En Londres, cuando ya llevamos ocho días de competiciones lo que más se repite en los mensajes del Comité Olímpico Español es “fin de participación”. Ahora, en la contracrónica ya aparece otra frase: “Soy español, ¿a qué me ganas hoy”?
Ayer tocaba despedirse a los futbolistas olímpicos. Perdieron con Japón y Honduras y cerraban con Marruecos. Tres partidos contra tres grandes potencias. La selección necesitaba un triunfo para salir de Inglaterra solamente avergonzada. Perder era desaparecer de la circulación olímpica con la humillación a cuestas. El empate con Marruecos, el único partido sin derrota, nos llevó al cuarto puesto del grupo. Los últimos.

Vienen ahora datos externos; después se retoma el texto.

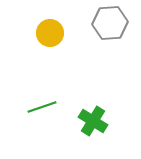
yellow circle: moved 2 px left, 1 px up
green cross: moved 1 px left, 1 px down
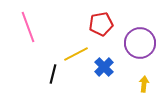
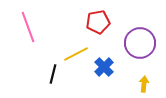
red pentagon: moved 3 px left, 2 px up
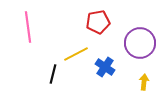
pink line: rotated 12 degrees clockwise
blue cross: moved 1 px right; rotated 12 degrees counterclockwise
yellow arrow: moved 2 px up
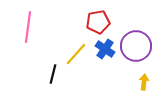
pink line: rotated 16 degrees clockwise
purple circle: moved 4 px left, 3 px down
yellow line: rotated 20 degrees counterclockwise
blue cross: moved 18 px up
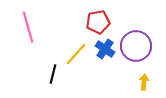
pink line: rotated 24 degrees counterclockwise
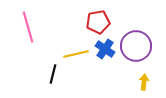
yellow line: rotated 35 degrees clockwise
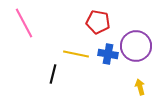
red pentagon: rotated 20 degrees clockwise
pink line: moved 4 px left, 4 px up; rotated 12 degrees counterclockwise
blue cross: moved 3 px right, 5 px down; rotated 24 degrees counterclockwise
yellow line: rotated 25 degrees clockwise
yellow arrow: moved 4 px left, 5 px down; rotated 21 degrees counterclockwise
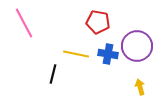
purple circle: moved 1 px right
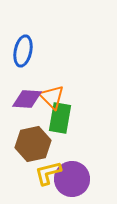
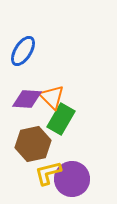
blue ellipse: rotated 20 degrees clockwise
green rectangle: moved 1 px right, 1 px down; rotated 20 degrees clockwise
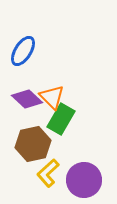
purple diamond: rotated 40 degrees clockwise
yellow L-shape: rotated 28 degrees counterclockwise
purple circle: moved 12 px right, 1 px down
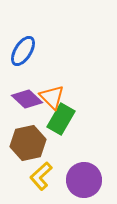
brown hexagon: moved 5 px left, 1 px up
yellow L-shape: moved 7 px left, 3 px down
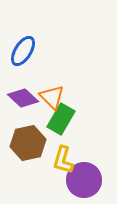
purple diamond: moved 4 px left, 1 px up
yellow L-shape: moved 22 px right, 16 px up; rotated 32 degrees counterclockwise
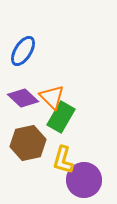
green rectangle: moved 2 px up
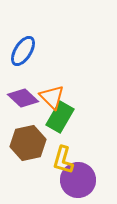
green rectangle: moved 1 px left
purple circle: moved 6 px left
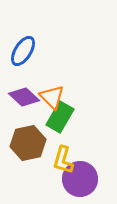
purple diamond: moved 1 px right, 1 px up
purple circle: moved 2 px right, 1 px up
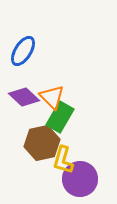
brown hexagon: moved 14 px right
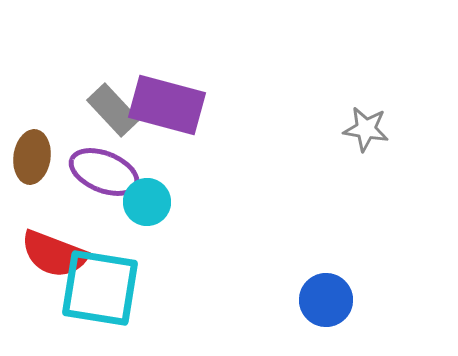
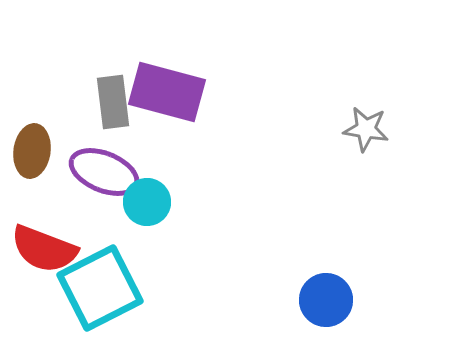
purple rectangle: moved 13 px up
gray rectangle: moved 8 px up; rotated 36 degrees clockwise
brown ellipse: moved 6 px up
red semicircle: moved 10 px left, 5 px up
cyan square: rotated 36 degrees counterclockwise
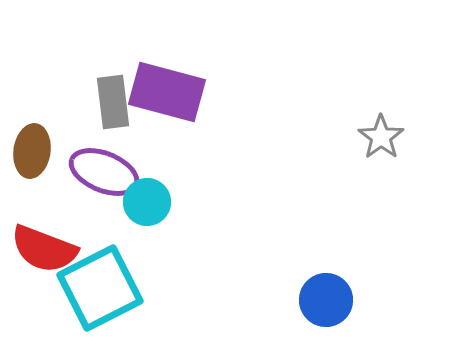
gray star: moved 15 px right, 8 px down; rotated 27 degrees clockwise
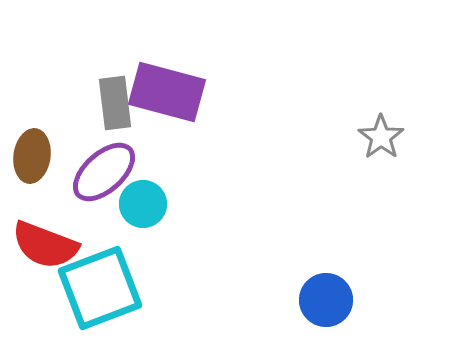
gray rectangle: moved 2 px right, 1 px down
brown ellipse: moved 5 px down
purple ellipse: rotated 64 degrees counterclockwise
cyan circle: moved 4 px left, 2 px down
red semicircle: moved 1 px right, 4 px up
cyan square: rotated 6 degrees clockwise
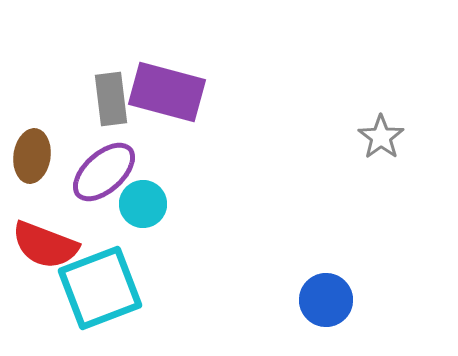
gray rectangle: moved 4 px left, 4 px up
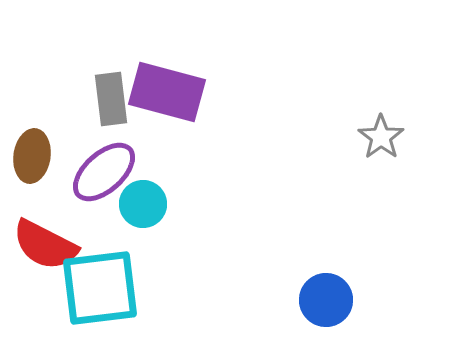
red semicircle: rotated 6 degrees clockwise
cyan square: rotated 14 degrees clockwise
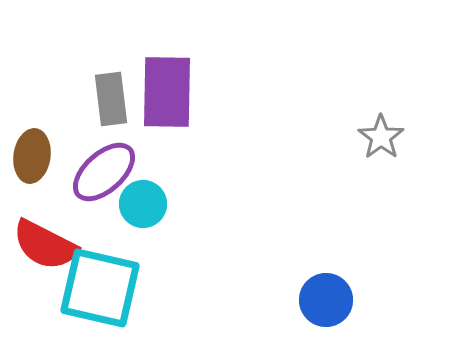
purple rectangle: rotated 76 degrees clockwise
cyan square: rotated 20 degrees clockwise
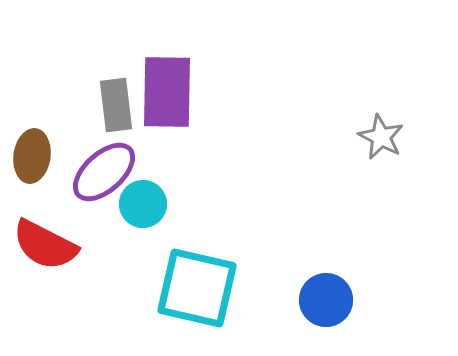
gray rectangle: moved 5 px right, 6 px down
gray star: rotated 9 degrees counterclockwise
cyan square: moved 97 px right
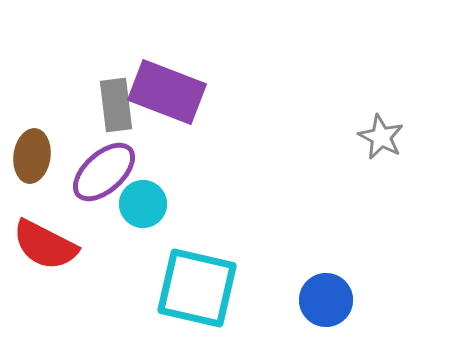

Marruecos necesitaba vencer para aprovechar las opciones que le quedaban para dejar a Honduras en la tercera plaza. Independientemente de las cuentas matemáticas, para los marroquíes, algunos de los cuales están observando el Ramadán, lo que les impide llegar al partido debidamente alimentados, ganar a España ya era premio suficiente. Ahora, derrotar a cualquier selección española se ha convertido en triunfo con valor añadido.
De nuevo el juego de los españoles careció de cohesión. No tuvo ni siquiera apariencia de lo que hemos visto en otros equipos vestidos de rojo. Tal vez se exageró al considerar a este equipo como gran favorito, pero nunca se pudo pensar que caería de la manera que lo ha hecho. Ganar a Marruecos, aunque no tenía trascendencia deportiva sí era obligación moral para no hurgar más en la herida.
La camiseta de la selección lleva en la mangas unas rayas negras que parecen brazaletes de luto. No hacía falta tanto pesar. Aunque tres partidos y ni un gol por más que lo intentó Mata, es, por lo menos, para recibir el pésame.